Contribution of Photochemistry to Activator Regeneration in ATRP

With the recent interest in photochemically mediated atom transfer radical polymerization (ATRP), an interesting question arises: how significant are the photochemical processes in ATRP reactions that are supposed to be chemically controlled, such as initiators for continuous activator regeneration (ICAR) ATRP? A comparison of the rates of polymerization under ICAR ATRP conditions under ambient lighting and in the dark indicates negligible difference in the polymerization rate, under the conditions [MA]:[EBiB]:[TPMA*2]:[CuBr2]:[AIBN] = 300:1:0.12:0.03:0.2 in anisole 50% (v/v) at 60 degrees C, where TPMA*2 is 1-(4-methoxy-3,5-dimethylpyridin-2-yl)-N-((4-methoxy-3,5-dimethylpyridin-2-yl)methyl)-N-(pyridin-2-ylmethyl)methanamine.
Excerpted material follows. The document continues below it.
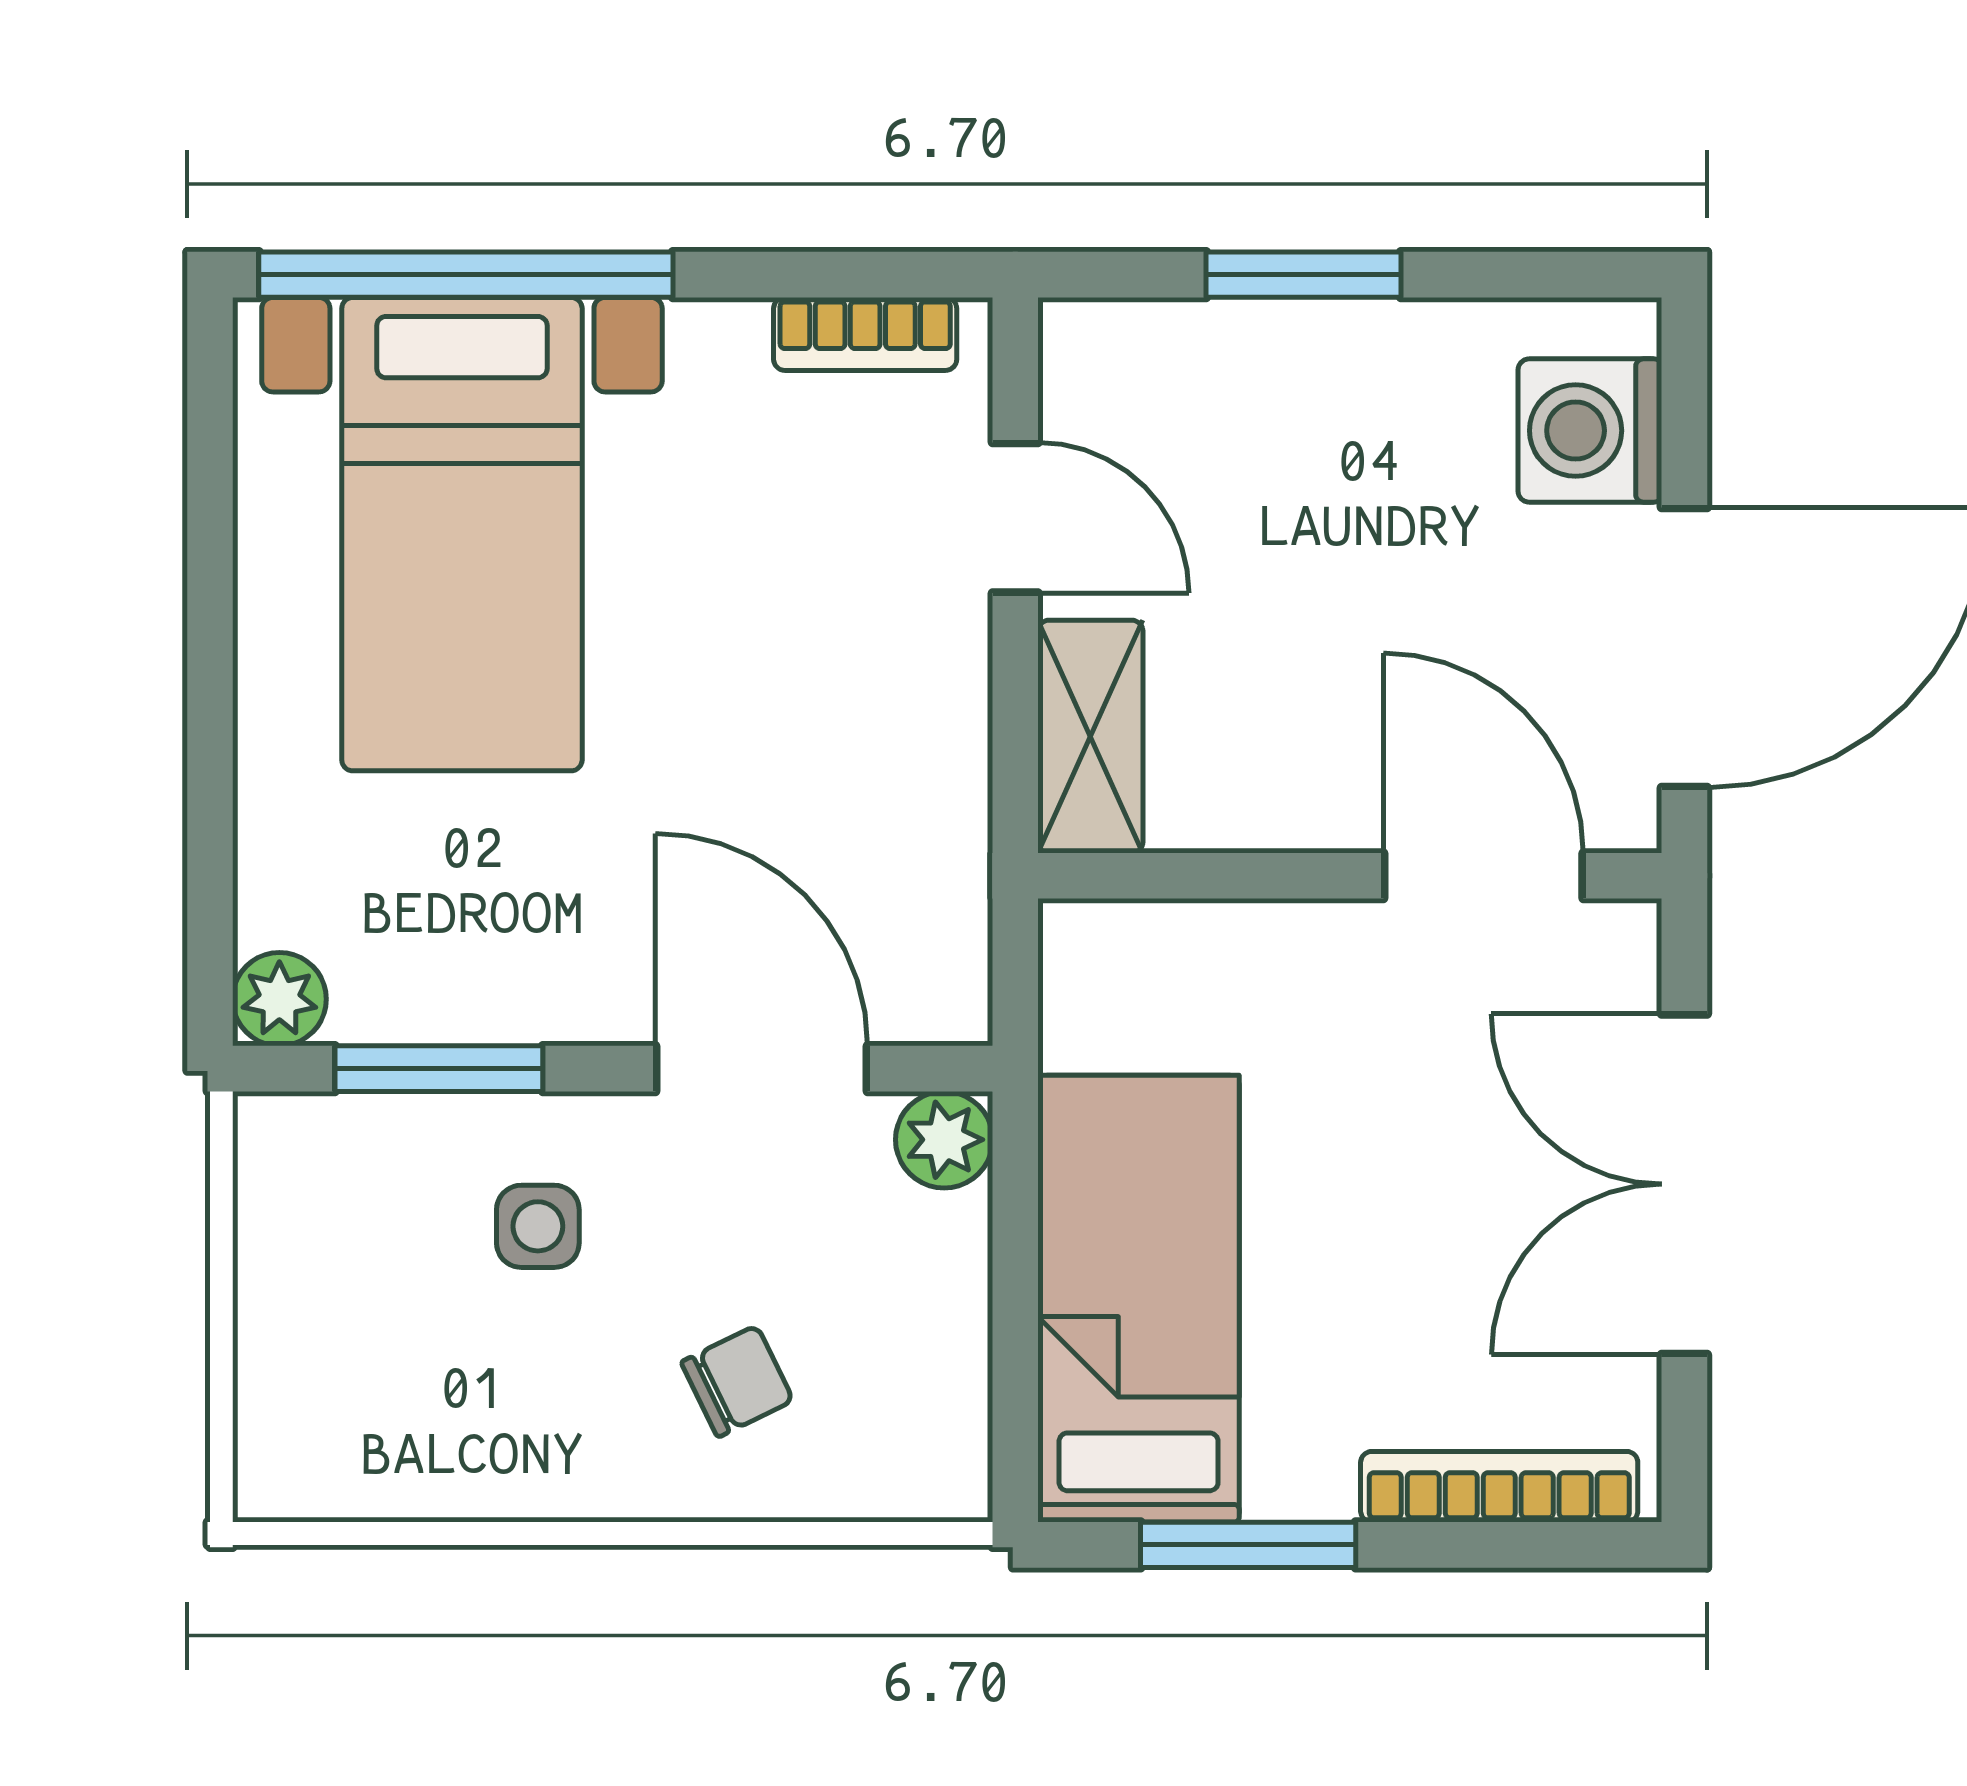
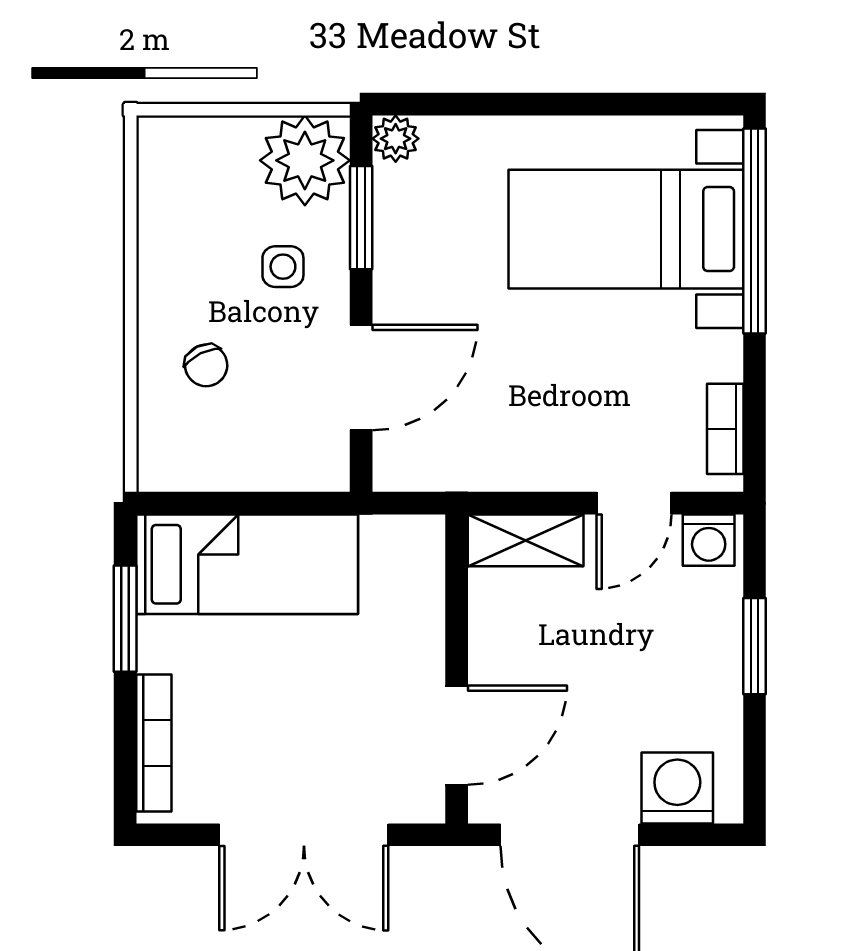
washing machine: (1090, 367) -> (709, 540), added
plant: (944, 1140) -> (305, 160), moved, width x1.88, depth x1.88
double door: (1684, 1184) -> (304, 835), swing flipped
This indicates that under typical ICAR conditions activator regeneration is almost exclusively due to the chemical decomposition of AIBN, not ambient lighting. To further investigate the effect of light on the activator regeneration, experiments were performed combining ICAR and photochemical processes in a 392 nm photoreactor of intensity 0.9 mW/cm(2). In this process, termed PhICAR (photochemical plus ICAR) ATRP, the overall rate of activator regeneration is the sum of the rates of activator regeneration by chemical (ICAR) decomposition of AIBN and the photochemical activator regeneration. At low AIBN concentrations (0.035 equiv with respect to ATRP initiator), the contribution of the photochemical processes in the 392 nm photoreactor is approximately 50%. At higher AIBN concentrations (0.2 equiv with respect to ATRP initiator), the contribution of photochemical processes to the overall polymerization drops to 15% due to the higher rate of chemically controlled processes.